=== MATERIAL SHOWN ===
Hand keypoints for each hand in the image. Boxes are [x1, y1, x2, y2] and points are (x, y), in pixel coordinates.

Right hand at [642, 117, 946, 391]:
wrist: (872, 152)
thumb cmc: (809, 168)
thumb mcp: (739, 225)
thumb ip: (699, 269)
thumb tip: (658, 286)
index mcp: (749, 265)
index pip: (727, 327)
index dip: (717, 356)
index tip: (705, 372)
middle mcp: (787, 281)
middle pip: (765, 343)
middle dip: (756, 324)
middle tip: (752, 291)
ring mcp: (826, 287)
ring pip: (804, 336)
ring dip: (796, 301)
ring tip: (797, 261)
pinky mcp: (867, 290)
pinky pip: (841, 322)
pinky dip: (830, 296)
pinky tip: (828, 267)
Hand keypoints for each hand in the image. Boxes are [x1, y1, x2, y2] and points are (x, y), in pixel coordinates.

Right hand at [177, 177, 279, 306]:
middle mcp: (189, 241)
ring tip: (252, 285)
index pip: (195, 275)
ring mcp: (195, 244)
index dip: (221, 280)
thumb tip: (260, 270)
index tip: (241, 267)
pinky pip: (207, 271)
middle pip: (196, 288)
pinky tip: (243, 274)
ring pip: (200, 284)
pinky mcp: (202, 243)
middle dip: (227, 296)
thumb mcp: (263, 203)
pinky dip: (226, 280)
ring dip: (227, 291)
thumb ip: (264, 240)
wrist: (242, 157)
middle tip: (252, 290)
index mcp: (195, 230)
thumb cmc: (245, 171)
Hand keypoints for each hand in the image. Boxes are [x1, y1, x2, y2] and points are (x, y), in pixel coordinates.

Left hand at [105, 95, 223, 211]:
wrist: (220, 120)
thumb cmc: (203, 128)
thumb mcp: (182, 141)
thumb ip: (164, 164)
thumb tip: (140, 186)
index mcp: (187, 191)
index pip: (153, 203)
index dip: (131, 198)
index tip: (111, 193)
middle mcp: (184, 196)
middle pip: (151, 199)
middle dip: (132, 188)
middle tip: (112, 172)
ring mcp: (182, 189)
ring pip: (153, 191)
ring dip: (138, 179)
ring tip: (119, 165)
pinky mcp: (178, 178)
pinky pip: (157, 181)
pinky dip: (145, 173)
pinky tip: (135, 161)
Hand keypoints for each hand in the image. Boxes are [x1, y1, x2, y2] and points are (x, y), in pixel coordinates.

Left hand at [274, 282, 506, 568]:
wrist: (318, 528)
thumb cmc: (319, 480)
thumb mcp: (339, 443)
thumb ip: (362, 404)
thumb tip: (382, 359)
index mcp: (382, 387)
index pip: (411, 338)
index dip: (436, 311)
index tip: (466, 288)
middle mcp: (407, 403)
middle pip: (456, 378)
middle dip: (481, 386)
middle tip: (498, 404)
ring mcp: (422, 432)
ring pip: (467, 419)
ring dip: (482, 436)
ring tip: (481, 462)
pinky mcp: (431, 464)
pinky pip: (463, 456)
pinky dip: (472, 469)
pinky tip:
===
EXERCISE
Print every record exactly, so that each word matches what is written above.

SOLVED PROBLEM
Hand keypoints for each hand in the image. Boxes are [x1, y1, x2, y2] and points are (x, y), in pixel coordinates.

Right hand at [642, 117, 946, 391]:
wrist: (872, 152)
thumb cmc: (809, 168)
thumb mcp: (739, 225)
thumb ip: (699, 269)
thumb tip: (658, 286)
index mcp: (749, 265)
index pip: (727, 327)
index dip: (717, 356)
index tip: (705, 372)
middle mcp: (787, 281)
middle pip: (765, 343)
middle dip: (756, 324)
middle tip: (752, 291)
ring mcp: (826, 287)
ring pip: (804, 336)
ring dip: (796, 301)
ring tip: (797, 261)
pinky mcp: (867, 290)
pinky pip: (841, 322)
pinky dip: (830, 296)
pinky tip: (828, 267)
Hand keypoints for each hand in the image. Boxes are [x1, y1, x2, y2] and points are (x, y), in pixel coordinates.

Right hand at [177, 177, 279, 306]:
middle mcp: (189, 241)
ring tip: (252, 285)
index pip: (195, 275)
ring mcp: (195, 244)
index dip: (221, 280)
thumb tip: (260, 270)
index tip: (241, 267)
pinky pip: (207, 271)
middle pip: (196, 288)
pinky tip: (243, 274)
ring pip: (200, 284)
pinky mcp: (202, 243)
middle dip: (227, 296)
thumb mcp: (263, 203)
pinky dip: (226, 280)
ring dip: (227, 291)
thumb ip: (264, 240)
wrist: (242, 157)
middle tip: (252, 290)
index mcp: (195, 230)
thumb cmc: (245, 171)
Hand keypoints for each hand in the image. Boxes are [x1, y1, x2, y2] and points are (x, y), in pixel coordinates.

Left hand at [105, 95, 223, 211]:
wrist: (220, 120)
thumb cmc: (203, 128)
thumb mcp: (182, 141)
thumb ip: (164, 164)
thumb tip: (140, 186)
index mcp: (187, 191)
index pip: (153, 203)
index dip: (131, 198)
index tip: (111, 193)
middle mcp: (184, 196)
middle pip: (151, 199)
middle dip: (132, 188)
middle tip: (112, 172)
ring mcp: (182, 189)
ring pip: (153, 191)
ring dip: (138, 179)
ring tip: (119, 165)
pinky mcp: (178, 178)
pinky pip: (157, 181)
pinky dip: (145, 173)
pinky tip: (135, 161)
Hand keypoints for each hand in the image. Boxes are [x1, y1, x2, y2] and points are (x, y), in pixel coordinates.

Left hand at [274, 282, 506, 568]:
wrist: (318, 528)
thumb cmc: (319, 480)
thumb mcp: (339, 443)
thumb ip: (362, 404)
thumb tip: (382, 359)
index mcp: (382, 387)
index pip: (411, 338)
index dip: (436, 311)
index tip: (466, 288)
middle mcp: (407, 403)
middle pip: (456, 378)
middle dip: (481, 386)
middle tip: (498, 404)
ring mcp: (422, 432)
ring pip: (467, 419)
ring dip: (482, 436)
ring tip: (481, 462)
pinky mcp: (431, 464)
pinky pip: (463, 456)
pinky dip: (472, 469)
pinky tip:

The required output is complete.